ABOUT THIS TASK:
Reproduce the source text of every record below, keeping each character, line break, and link unchanged.

DATA RECORDS:
--

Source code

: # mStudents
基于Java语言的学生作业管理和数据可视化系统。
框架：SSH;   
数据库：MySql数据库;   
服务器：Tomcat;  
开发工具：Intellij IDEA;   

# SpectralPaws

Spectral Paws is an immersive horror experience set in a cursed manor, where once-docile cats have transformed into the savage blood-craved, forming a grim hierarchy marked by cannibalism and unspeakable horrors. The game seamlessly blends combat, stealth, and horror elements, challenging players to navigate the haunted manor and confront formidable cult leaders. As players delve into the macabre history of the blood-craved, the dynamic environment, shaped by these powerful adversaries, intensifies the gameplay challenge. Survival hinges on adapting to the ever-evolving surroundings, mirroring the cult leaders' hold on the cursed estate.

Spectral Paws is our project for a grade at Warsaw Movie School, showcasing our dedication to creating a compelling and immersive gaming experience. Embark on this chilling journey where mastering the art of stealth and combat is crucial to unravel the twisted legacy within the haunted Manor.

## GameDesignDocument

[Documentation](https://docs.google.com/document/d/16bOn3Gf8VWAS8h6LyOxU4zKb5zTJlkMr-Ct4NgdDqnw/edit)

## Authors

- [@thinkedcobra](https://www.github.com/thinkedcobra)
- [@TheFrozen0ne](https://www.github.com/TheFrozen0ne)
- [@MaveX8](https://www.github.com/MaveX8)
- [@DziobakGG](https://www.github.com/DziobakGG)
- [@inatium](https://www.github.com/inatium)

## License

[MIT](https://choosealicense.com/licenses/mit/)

--

WRITTEN ANSWER:
Source code

: # mStudents
基于Java语言的学生作业管理和数据可视化系统。
框架：SSH;   
数据库：MySql数据库;   
服务器：Tomcat;  
开发工具：Intellij IDEA;   

# SpectralPaws

Spectral Paws is an immersive horror experience set in a cursed manor, where once-docile cats have transformed into the savage blood-craved, forming a grim hierarchy marked by cannibalism and unspeakable horrors. The game seamlessly blends combat, stealth, and horror elements, challenging players to navigate the haunted manor and confront formidable cult leaders. As players delve into the macabre history of the blood-craved, the dynamic environment, shaped by these powerful adversaries, intensifies the gameplay challenge. Survival hinges on adapting to the ever-evolving surroundings, mirroring the cult leaders' hold on the cursed estate.

Spectral Paws is our project for a grade at Warsaw Movie School, showcasing our dedication to creating a compelling and immersive gaming experience. Embark on this chilling journey where mastering the art of stealth and combat is crucial to unravel the twisted legacy within the haunted Manor.

## GameDesignDocument

[Documentation](https://docs.google.com/document/d/16bOn3Gf8VWAS8h6LyOxU4zKb5zTJlkMr-Ct4NgdDqnw/edit)

## Authors

- [@thinkedcobra](https://www.github.com/thinkedcobra)
- [@TheFrozen0ne](https://www.github.com/TheFrozen0ne)
- [@MaveX8](https://www.github.com/MaveX8)
- [@DziobakGG](https://www.github.com/DziobakGG)
- [@inatium](https://www.github.com/inatium)

## License

[MIT](https://choosealicense.com/licenses/mit/)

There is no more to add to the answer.